Inspired by the record-fast creation of messenger RNA vaccines that blunted the impact of COVID-19, a philanthropist is providing AU$250 million ($172 million) over 20 years to try the same with therapeutics during future pandemic threats. The donation will fund a research center in Melbourne that will develop technologies to quickly create antiviral treatments such as monoclonal antibodies when new infectious diseases emerge.

Geoffrey Cumming, who made a global fortune in oil and gas, as well as solar power investments and management, is putting up what is purportedly the largest ever gift to medical research in Australia to create the Cumming Global Center for Pandemic Therapeutics. Stunned by the economic and political impact of COVID-19, he “wanted to do something to protect the world in the next pandemic,” says James Angus, a former dean of medicine at the University of Melbourne and a friend of Cumming.
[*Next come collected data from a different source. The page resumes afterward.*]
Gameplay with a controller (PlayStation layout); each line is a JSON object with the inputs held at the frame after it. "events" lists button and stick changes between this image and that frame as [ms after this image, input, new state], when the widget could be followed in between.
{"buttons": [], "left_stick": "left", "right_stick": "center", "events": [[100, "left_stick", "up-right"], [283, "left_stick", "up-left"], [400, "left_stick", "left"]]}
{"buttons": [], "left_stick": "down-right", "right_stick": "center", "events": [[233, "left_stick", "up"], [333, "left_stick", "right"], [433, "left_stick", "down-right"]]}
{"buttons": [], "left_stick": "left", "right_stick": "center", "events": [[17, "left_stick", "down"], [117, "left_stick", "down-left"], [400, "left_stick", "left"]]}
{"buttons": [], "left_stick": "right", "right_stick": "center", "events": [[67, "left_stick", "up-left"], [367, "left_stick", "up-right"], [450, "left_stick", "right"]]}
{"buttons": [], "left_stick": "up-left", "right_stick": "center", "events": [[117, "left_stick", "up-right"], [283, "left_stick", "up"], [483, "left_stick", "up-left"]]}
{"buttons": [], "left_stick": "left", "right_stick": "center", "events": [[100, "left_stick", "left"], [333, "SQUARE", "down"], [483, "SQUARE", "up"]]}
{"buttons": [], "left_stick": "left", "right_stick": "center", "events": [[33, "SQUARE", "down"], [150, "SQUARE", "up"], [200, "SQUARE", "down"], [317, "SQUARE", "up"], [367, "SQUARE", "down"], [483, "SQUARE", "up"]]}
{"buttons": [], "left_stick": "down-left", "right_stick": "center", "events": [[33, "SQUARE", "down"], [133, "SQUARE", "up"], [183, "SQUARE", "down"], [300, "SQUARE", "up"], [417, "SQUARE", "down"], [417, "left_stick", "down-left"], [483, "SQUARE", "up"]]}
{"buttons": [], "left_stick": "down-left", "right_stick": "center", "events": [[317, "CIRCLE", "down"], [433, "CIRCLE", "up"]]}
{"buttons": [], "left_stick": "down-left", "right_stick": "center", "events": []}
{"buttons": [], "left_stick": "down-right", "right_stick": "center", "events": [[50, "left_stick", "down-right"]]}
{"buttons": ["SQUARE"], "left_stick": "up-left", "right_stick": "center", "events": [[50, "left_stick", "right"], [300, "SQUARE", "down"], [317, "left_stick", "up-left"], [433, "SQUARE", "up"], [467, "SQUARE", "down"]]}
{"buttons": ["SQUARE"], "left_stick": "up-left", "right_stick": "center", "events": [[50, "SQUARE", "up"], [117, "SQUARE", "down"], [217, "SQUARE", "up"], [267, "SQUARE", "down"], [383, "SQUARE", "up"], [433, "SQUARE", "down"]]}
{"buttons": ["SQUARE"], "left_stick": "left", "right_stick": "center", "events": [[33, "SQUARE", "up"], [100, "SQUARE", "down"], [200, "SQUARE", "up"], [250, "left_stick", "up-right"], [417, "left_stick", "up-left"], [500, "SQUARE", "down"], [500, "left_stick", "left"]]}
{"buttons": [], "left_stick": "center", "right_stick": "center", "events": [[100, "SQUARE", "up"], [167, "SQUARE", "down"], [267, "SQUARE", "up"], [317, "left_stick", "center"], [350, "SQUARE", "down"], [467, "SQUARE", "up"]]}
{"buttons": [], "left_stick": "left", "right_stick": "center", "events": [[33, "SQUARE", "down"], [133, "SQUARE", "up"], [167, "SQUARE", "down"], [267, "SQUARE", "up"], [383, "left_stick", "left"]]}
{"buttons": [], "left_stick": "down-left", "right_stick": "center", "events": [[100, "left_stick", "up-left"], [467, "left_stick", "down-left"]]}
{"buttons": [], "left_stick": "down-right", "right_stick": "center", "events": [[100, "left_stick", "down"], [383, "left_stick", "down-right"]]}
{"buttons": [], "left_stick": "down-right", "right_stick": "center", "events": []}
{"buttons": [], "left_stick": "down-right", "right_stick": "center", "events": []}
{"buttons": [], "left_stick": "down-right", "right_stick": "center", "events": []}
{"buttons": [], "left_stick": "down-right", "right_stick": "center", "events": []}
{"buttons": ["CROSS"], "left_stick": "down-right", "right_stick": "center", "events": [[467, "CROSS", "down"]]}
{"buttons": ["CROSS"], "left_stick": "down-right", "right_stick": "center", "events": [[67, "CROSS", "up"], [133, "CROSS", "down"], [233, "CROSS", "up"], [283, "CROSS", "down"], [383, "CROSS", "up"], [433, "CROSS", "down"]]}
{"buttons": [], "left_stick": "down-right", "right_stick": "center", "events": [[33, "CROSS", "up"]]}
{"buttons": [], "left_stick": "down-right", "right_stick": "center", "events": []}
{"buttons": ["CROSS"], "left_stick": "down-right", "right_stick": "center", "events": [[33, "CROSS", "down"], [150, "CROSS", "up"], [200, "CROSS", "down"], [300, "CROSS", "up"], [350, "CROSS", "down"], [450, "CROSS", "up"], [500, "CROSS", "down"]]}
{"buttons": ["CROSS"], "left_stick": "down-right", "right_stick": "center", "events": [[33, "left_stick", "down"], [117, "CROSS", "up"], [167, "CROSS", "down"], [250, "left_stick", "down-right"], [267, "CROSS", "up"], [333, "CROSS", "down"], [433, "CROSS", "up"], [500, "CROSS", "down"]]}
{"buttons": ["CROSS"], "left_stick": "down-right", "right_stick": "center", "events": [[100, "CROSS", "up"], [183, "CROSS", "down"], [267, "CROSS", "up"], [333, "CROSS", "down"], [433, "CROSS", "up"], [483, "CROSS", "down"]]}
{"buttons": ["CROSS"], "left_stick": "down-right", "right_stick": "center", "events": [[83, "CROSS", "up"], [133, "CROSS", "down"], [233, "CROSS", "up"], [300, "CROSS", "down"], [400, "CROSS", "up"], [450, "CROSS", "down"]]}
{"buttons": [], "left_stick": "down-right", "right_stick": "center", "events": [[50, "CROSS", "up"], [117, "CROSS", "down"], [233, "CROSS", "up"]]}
Angus introduced Cumming, a Canadian and New Zealand citizen living in Melbourne, to infectious diseases researcher Sharon Lewin, head of the University of Melbourne’s Peter Doherty Institute for Infection and Immunity. Over a series of meetings, Lewin pitched the idea of working on antiviral treatments. “Most people don’t really understand what therapeutics [can do] in a pandemic,” says Lewin, who will head the new center.

A brochure introducing the center claims more than 4 million lives could have been saved if an effective COVID-19 drug had been available in sufficient quantities within 6 months of the start of the pandemic. Yet the $95 billion publicly invested globally in COVID-19 vaccines dwarfs the less than $5 billion spent on developing therapeutics for SARS-CoV-2 during the pandemic’s first year. “What struck me was how quickly we could make vaccines, and how slow we were with antivirals,” Cumming tells Science.

The new center aims to accelerate antiviral creation by focusing on the development of new pharmaceutical tools rather than drugs directly. The goal is “to rapidly adapt antivirals to a new pathogen, along the lines of what CEPI did for vaccines,” says Lewin, referring to the Coalition for Epidemic Preparedness Innovations, a foundation that funds vaccine R&D.

The center will go beyond the current staple of antivirals, a class of drugs known as small molecules, Lewin says. Three areas of initial focus will be improving monoclonal antibodies that neutralize viruses; targeting viral RNA rather than a pathogen’s proteins; and shoring up the human immune system’s own antiviral actions. The center will partner with industry to commercialize products and will not conduct clinical trials itself.

Cumming’s long-term commitment to the center reflects that developing such platforms takes time. “Twenty years felt right to me,” he says. The money can only support salaries, not facilities. With long-term, stable support, “researchers don’t have to write grants,” Angus says. Cumming’s gift is being supplemented by U.S. $52 million from the Australian state of Victoria, which will also provide a brand-new building. Angus believes other foundations may eventually add to the total. Seventy percent of the funding will support work by Doherty researchers, creating 216 jobs at the institute. The rest will go to scientists at subcenters around the world.

“This is a remarkable opportunity to bring scientists together to focus on prophylaxis and treatment beyond vaccines,” says Raymond Schinazi, an organic chemist at Emory University.

“This kind of funding is an incredible catalyst for biomedical advances,” adds Bruce Walker, an HIV expert at the Ragon Institute of MGH, MIT and Harvard, a Boston-based center for the development of vaccines for diseases of the immune system that received $100 million in support from entrepreneur and philanthropist Phillip Ragon and his wife, Susan. Another reason for investigating therapeutics, Walker says, is that “the HIV pandemic showed us that creating drugs can succeed where vaccines have failed.”